La diplomatie algérienne est mise à rude épreuve par l’évolution que connait la région ces quatre dernières années. D’abord, la frontière ouest est secouée par le regain des hostilités entre les forces marocaines et le Front Polisario, que soutient l’Algérie, en réaction à la reconnaissance de la souveraineté marocaine sur le Sahara occidental, décidée unilatéralement par le président américain Donald Trump, fin 2020, en échange de la normalisation des relations avec Israël. Cela s’est traduit par l’escalade des tensions entre Alger et Rabat qui s’est soldée par la rupture diplomatique entre les deux pays depuis aout 2021.
Fondée historiquement sur le paradigme de non-ingérence et de non-intervention à l’extérieur, la politique étrangère de l’Algérie est aujourd’hui bousculée, en Libye et au Sahel, par l’immixtion de puissances étrangères dans la région et la prolifération de groupes armés puissants à ses frontières. L’intervention militaire de la Turquie au côté du Gouvernement d’union nationale (GUN) face à l’offensive de l’Armée nationale libyenne (ANL) du maréchal Khalifa Haftar, soutenue par les Émirats arabes unis et l’Égypte, laisse peu de place à la perspective de dialogue que prône Alger.
Au Mali, l’accord d’Alger, fragile mais utile, est aujourd’hui compromis depuis le coup d’État du 24 mai 2021, mené par le colonel Assimi Goïta qui s’est autoproclamé chef de l’État le 28 mai 2022. La reprise des combats entre les rebelles touaregs et l’armée malienne soutenue par le groupe paramilitaire russe Wagner, depuis l’offensive menée par Bamako sur le nord du pays en octobre 2023, a provoqué des tensions entre les dirigeants maliens et Alger qui s’inquiète d’un nouvel embrasement régional.

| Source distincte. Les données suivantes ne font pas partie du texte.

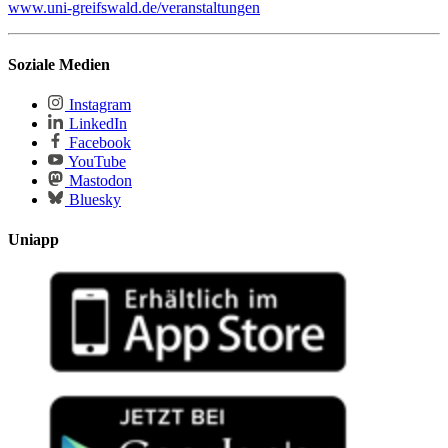
www.uni-greifswald.de/veranstaltungen
Soziale Medien
Instagram
LinkedIn
Facebook
YouTube
Mastodon
Bluesky
Uniapp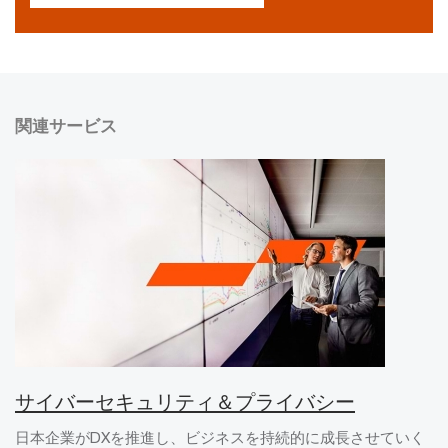
関連サービス
サイバーセキュリティ＆プライバシー
日本企業がDXを推進し、ビジネスを持続的に成長させていく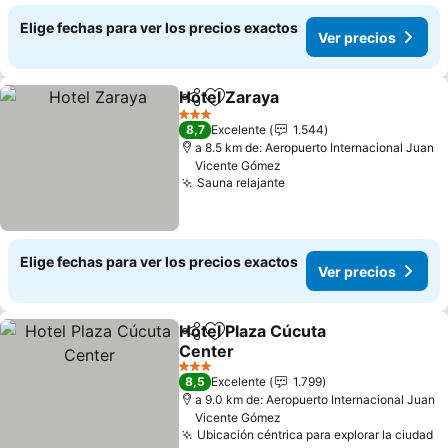
Elige fechas para ver los precios exactos
Ver precios
Hotel Zaraya
Compartir
Agregar a favoritos
Ver precios
3 Estrellas
8,7
Excelente
1.544
a 8.5 km de: Aeropuerto Internacional Juan
Vicente Gómez
Sauna relajante
Ver precios
Elige fechas para ver los precios exactos
Ver precios
Hotel Plaza Cúcuta
Compartir
Agregar a favoritos
Center
Ver precios
3 Estrellas
8,5
Excelente
1.799
a 9.0 km de: Aeropuerto Internacional Juan
Vicente Gómez
Ubicación céntrica para explorar la ciudad
Ve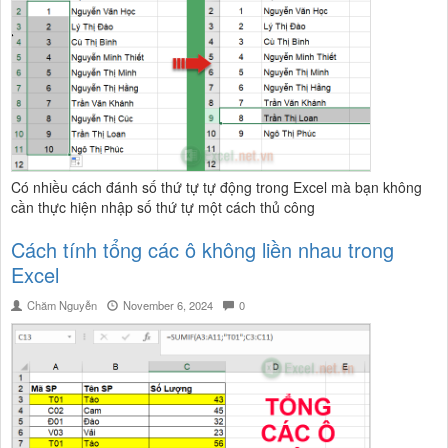
Có nhiều cách đánh số thứ tự tự động trong Excel mà bạn không
cần thực hiện nhập số thứ tự một cách thủ công
Cách tính tổng các ô không liền nhau trong
Excel
Chăm Nguyễn
November 6, 2024
0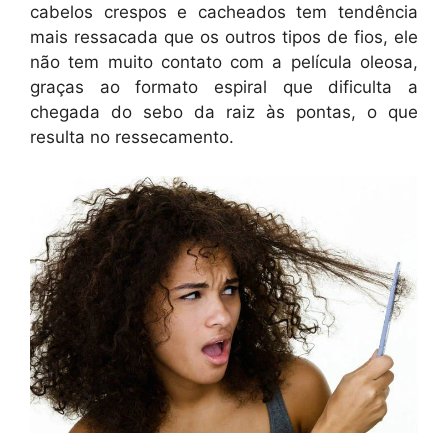
cabelos crespos e cacheados tem tendência
mais ressacada que os outros tipos de fios, ele
não tem muito contato com a película oleosa,
graças ao formato espiral que dificulta a
chegada do sebo da raiz às pontas, o que
resulta no ressecamento.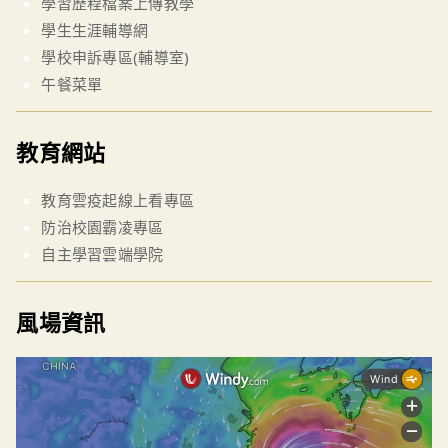
學習歷程檔案上傳教學
學生生涯輔導網
學校申訴專區(輔導室)
午餐菜單
教育網站
教育雲疫起線上看專區
防治校園霸凌專區
自主學習雲端學院
風場資訊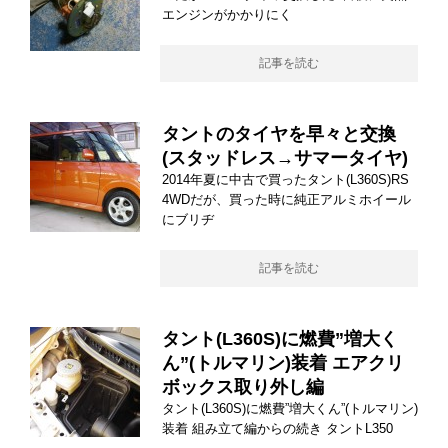
エンジンがかかりにく
記事を読む
タントのタイヤを早々と交換
(スタッドレス→サマータイヤ)
2014年夏に中古で買ったタント(L360S)RS
4WDだが、買った時に純正アルミホイール
にブリヂ
記事を読む
タント(L360S)に燃費”増大く
ん”(トルマリン)装着 エアクリ
ボックス取り外し編
タント(L360S)に燃費”増大くん”(トルマリン)
装着 組み立て編からの続き タントL350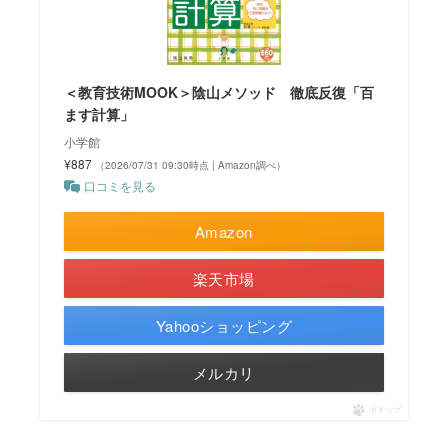
＜教育技術MOOK＞陰山メソッド 徹底反復「百
ます計算」
小学館
¥887
（2026/07/31 09:30時点 | Amazon調べ）
口コミを見る
Amazon
楽天市場
Yahooショッピング
メルカリ
ポチップ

La guerre en Ukraine : l’Algérie tiraillée entre la Russie et l’Occident
Dixième plus grand producteur du gaz au monde, l’Algérie fait partie des pays qui ont largement bénéficié de la crise énergétique causée par la guerre en Ukraine, déclenchée par la Russie le 24 février 2022, et des sanctions occidentales sur Moscou. Fortement courtisée pour son gaz par une Europe qui cherche des alternatives au gaz russe, Alger a augmenté ses exportations en hydrocarbures, principalement via le gazoduc Transmed qui achemine le gaz vers l’Italie. Grâce à l’embellie des hydrocarbures, l’État algérien a pu amortir le choc de la crise économique provoquée par la chute des cours du pétrole en 2014 et aggravée par la pandémie de Covid-19. Les réserves de change ont presque doublé, passées d’environ 45 milliards de dollars en 2021 à 85 milliards de dollars en 2023. Diplomatiquement, cette crise conforte l’ambition d’Alger de revenir au sein de l’arène internationale et de renforcer ses liens avec l’Union européenne dans un contexte de rivalité avec le Maroc.